- TASK OBJECTIVE
Collect every line in the records below that contains the word "этом".

# # # # #

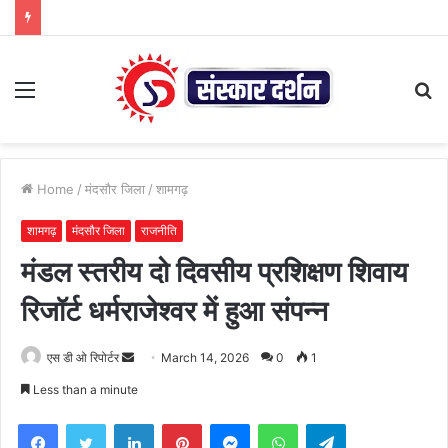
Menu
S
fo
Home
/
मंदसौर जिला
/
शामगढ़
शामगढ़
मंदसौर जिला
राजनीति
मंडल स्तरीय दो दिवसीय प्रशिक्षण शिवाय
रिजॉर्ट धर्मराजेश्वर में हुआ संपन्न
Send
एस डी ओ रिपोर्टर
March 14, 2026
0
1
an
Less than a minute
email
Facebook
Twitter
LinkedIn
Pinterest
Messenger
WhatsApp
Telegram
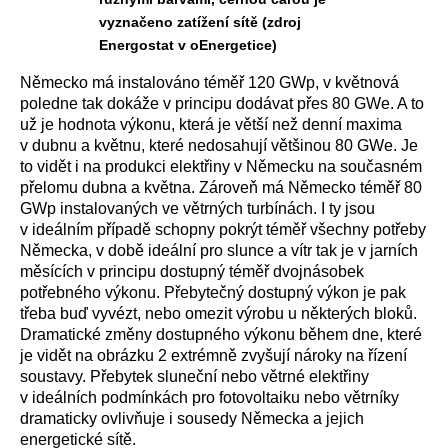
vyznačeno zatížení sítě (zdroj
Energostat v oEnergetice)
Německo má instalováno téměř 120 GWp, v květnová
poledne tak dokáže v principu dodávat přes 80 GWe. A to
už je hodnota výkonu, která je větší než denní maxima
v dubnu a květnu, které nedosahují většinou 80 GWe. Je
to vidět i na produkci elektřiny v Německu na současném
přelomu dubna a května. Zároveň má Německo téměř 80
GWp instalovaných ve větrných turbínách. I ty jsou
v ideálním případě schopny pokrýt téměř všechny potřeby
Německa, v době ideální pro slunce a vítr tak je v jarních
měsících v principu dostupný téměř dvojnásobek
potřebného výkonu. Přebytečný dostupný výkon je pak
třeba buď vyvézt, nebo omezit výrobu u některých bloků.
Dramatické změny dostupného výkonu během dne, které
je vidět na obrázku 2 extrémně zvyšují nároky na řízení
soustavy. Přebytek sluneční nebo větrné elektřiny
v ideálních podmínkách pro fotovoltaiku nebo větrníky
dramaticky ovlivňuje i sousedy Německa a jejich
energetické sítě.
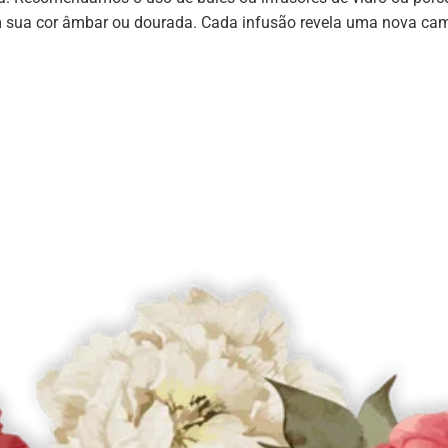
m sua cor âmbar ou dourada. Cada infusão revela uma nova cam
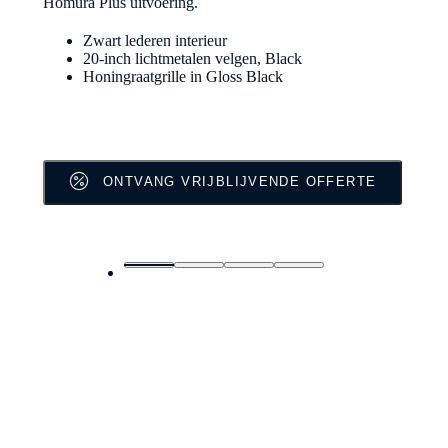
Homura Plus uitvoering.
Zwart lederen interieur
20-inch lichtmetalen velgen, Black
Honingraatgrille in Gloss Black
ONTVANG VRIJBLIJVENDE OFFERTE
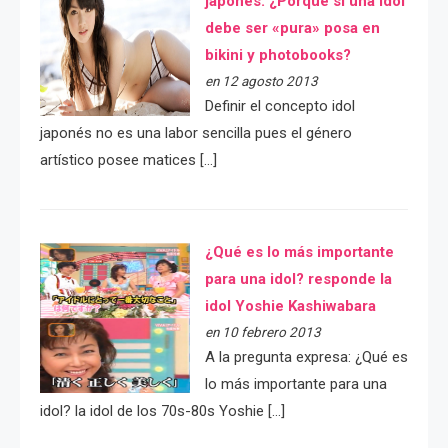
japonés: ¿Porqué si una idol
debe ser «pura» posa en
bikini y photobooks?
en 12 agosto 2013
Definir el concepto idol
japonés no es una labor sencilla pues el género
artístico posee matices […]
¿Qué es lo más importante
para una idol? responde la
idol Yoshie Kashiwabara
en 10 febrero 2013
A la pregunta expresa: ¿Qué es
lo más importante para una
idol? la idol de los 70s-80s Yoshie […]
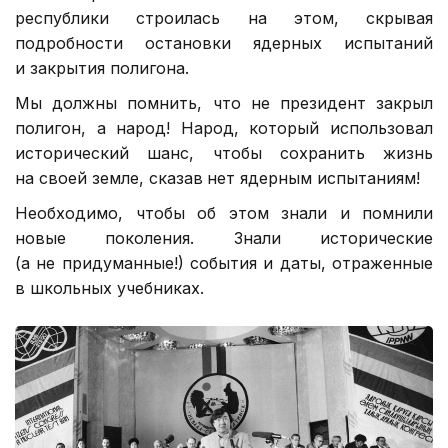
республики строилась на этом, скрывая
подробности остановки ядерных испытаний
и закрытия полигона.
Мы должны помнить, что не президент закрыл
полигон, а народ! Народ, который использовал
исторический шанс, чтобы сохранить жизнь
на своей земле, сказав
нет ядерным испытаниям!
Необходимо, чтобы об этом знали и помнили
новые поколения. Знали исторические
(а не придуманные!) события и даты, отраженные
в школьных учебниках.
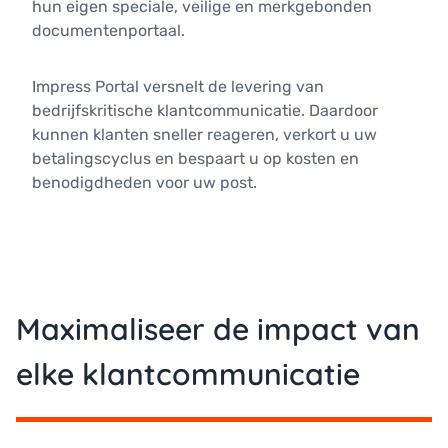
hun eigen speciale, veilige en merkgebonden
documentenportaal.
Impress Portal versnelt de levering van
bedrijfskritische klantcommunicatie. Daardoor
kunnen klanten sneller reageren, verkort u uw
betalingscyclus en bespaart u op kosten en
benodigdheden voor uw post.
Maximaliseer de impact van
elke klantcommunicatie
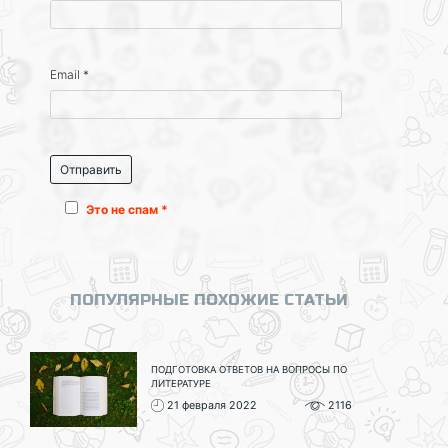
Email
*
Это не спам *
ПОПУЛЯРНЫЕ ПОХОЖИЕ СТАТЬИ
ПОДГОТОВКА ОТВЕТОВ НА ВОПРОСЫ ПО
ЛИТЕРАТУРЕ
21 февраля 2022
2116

# # # # #

- RESPONSE TO THE TASK
республики строилась на этом, скрывая
Необходимо, чтобы об этом знали и помнили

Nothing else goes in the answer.